Satya Nadella's Plan

Satya Nadella, Microsoft CEO, is leading the initiative himself. He was reportedly the one who introduced the plan, which involves the use of diversity goals as factors in determining whether executives would get their full bonuses every year.

"Diversity and inclusion is something you've got to ingrain; you've got to keep talking about the business value; you've got to keep talking about the impact," Gwen Houston, general manager for Global Diversity and Inclusion at Microsoft, told Bloomberg. "That's what Satya has been doing."

Female Decline At Microsoft

Despite the fact that a significant number of Microsoft's top leadership positions are occupied by women, the overall female population within the organization now constitutes 25 percent, falling one percentage point from the figure posted last year.

The decline of the female employee population is largely attributed to the shutdown of Microsoft's Nokia division, which the company is phrasing as a streamlining strategy. But the shutdown entailed the layoff of a huge chunk of female and minority employees.

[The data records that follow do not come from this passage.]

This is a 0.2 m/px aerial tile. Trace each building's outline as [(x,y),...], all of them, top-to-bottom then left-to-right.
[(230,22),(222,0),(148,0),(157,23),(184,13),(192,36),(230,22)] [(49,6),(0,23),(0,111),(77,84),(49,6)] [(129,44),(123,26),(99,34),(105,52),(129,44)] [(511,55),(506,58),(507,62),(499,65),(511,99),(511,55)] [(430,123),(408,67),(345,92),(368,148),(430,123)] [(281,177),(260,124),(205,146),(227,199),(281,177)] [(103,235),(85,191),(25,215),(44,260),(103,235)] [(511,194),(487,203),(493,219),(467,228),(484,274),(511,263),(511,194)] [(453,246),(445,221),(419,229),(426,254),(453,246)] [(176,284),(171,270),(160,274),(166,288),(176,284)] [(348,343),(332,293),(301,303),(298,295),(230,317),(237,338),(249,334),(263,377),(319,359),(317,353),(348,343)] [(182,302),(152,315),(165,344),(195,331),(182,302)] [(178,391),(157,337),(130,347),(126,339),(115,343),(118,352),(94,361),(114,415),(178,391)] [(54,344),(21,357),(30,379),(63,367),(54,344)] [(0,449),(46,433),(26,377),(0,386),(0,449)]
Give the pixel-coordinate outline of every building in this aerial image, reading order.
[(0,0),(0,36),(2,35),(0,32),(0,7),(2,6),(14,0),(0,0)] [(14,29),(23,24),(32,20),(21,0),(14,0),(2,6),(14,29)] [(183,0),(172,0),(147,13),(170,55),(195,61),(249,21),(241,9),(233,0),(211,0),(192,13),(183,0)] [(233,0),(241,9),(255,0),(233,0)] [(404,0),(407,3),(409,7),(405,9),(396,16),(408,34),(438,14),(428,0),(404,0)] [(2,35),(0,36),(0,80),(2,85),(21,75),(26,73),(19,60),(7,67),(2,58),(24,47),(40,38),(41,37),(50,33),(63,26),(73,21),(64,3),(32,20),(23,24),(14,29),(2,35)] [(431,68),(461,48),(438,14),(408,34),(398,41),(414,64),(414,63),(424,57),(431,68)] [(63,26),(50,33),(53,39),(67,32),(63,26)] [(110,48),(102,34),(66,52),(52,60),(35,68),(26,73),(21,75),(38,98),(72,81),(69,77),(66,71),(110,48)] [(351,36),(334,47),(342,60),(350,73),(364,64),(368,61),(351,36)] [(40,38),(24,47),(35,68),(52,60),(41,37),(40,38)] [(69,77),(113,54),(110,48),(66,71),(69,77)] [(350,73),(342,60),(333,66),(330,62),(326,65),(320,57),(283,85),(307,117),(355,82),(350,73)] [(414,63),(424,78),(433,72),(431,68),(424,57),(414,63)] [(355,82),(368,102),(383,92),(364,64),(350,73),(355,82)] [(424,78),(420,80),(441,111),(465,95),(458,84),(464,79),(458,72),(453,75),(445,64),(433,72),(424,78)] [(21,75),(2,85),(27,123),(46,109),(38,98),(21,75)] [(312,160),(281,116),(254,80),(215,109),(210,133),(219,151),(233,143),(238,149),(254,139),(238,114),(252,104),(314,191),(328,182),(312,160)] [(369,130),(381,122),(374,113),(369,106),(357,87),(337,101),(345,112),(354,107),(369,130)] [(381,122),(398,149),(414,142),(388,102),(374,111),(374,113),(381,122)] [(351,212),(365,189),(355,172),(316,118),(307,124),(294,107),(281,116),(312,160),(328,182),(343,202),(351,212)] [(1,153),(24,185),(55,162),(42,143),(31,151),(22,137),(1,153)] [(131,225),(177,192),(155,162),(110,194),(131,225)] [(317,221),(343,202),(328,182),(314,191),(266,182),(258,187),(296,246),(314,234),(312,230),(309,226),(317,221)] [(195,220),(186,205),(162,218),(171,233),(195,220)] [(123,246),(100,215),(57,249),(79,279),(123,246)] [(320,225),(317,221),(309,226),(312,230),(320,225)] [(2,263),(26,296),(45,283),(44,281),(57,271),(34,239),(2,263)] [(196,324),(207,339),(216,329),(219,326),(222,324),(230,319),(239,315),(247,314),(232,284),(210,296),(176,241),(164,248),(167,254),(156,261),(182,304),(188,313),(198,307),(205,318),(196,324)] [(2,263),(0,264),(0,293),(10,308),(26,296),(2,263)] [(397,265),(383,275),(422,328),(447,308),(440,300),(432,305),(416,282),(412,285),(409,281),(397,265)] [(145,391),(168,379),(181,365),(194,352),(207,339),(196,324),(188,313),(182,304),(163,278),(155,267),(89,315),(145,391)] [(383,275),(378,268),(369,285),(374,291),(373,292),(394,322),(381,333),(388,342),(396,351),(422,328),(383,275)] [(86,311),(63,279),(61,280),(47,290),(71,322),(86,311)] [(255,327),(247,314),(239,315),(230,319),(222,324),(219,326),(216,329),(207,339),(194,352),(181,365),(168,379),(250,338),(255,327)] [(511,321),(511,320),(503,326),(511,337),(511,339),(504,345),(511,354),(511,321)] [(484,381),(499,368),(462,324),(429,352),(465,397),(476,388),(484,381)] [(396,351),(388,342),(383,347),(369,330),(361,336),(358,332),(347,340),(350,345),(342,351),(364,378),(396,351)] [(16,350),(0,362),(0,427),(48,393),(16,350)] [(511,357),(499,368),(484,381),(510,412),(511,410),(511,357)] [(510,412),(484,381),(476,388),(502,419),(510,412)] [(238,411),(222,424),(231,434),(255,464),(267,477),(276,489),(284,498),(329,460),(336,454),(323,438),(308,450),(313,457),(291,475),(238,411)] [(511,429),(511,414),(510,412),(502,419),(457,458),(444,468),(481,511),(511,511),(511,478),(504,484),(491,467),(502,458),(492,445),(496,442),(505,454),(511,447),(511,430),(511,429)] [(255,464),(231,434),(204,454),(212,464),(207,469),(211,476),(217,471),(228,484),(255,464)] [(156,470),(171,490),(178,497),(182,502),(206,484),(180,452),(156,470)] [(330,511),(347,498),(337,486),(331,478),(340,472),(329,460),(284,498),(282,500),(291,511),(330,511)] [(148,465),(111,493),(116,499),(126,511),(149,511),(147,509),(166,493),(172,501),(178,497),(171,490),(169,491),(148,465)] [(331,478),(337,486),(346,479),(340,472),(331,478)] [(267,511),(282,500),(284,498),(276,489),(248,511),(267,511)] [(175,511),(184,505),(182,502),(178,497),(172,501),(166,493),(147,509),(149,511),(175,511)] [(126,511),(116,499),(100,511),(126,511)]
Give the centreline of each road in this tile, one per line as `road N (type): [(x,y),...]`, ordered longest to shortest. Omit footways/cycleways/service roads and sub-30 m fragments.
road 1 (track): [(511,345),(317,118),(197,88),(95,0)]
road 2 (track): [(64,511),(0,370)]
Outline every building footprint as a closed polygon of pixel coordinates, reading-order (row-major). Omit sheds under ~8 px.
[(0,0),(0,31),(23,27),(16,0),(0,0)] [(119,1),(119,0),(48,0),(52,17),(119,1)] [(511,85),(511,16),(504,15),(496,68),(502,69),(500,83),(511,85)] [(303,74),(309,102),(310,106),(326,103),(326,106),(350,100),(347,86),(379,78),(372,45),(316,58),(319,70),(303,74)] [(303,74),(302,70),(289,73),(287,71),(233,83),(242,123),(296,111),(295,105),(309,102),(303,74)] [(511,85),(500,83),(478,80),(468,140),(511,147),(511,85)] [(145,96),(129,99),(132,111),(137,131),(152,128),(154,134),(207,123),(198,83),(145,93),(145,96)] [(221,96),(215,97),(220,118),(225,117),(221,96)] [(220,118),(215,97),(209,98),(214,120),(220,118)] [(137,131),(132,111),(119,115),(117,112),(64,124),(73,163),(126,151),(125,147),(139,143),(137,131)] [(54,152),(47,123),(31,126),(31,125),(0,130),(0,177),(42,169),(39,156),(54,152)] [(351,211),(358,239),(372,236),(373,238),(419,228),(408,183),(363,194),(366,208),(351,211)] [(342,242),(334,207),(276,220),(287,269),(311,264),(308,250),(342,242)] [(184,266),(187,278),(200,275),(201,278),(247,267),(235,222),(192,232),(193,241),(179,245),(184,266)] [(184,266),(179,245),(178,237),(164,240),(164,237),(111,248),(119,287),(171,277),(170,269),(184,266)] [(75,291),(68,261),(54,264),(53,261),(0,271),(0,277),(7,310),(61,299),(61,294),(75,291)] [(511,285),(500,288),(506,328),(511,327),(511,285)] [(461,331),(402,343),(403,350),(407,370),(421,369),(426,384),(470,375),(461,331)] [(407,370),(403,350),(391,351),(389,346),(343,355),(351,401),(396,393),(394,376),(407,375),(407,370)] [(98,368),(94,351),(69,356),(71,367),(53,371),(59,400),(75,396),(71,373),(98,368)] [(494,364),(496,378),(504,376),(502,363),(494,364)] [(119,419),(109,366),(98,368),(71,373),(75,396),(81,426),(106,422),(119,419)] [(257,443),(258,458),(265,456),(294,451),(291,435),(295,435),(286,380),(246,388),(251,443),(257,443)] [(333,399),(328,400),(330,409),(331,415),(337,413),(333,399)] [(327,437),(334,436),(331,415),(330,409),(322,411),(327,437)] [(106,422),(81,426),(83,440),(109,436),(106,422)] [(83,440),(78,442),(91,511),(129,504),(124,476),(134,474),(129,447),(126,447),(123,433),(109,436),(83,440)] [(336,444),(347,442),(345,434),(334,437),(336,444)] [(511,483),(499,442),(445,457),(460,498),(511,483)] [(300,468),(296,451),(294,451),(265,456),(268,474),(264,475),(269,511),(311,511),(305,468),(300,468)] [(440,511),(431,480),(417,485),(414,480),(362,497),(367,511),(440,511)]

Organizational Diversity Goals

Existing hiring policies are already guided by overarching diversity goals. These have been credited for a slight shift in the organizational diversity. This is purportedly driven by an increase in female, African-American and Hispanic recruits. However, their collective number did not make any dent on the declining trend.

Nadella seems unhappy about Microsoft's inclusion strategy. Observers are watching the debut of his new policy closely because Microsoft is expected to march to its tune with alacrity.

Nadella has already supported key policies in the past that are aligned with diversity and inclusion. He has been an enthusiastic supporter of an internship program called Explorer, which is part of a hiring strategy spearheaded by experts on women and minority recruitment.

Why Diversity

For those who are wondering why Microsoft is obsessed with diversity and inclusion, there is a prevailing theory that these variables drive the success of companies that rely on innovation to thrive. Microsoft is not the only tech company aggressively pursuing this strategy. Intel has allocated $300 million last year to improve the diversity of its workforce.

Nadella, in his early days as Microsoft's CEO, drew an immense amount of flak for saying that women should just have faith and wait for rewards when asked whether they should ask for equal pay. After apologizing for the snafu, Nadella made it a point to make diversity his priority.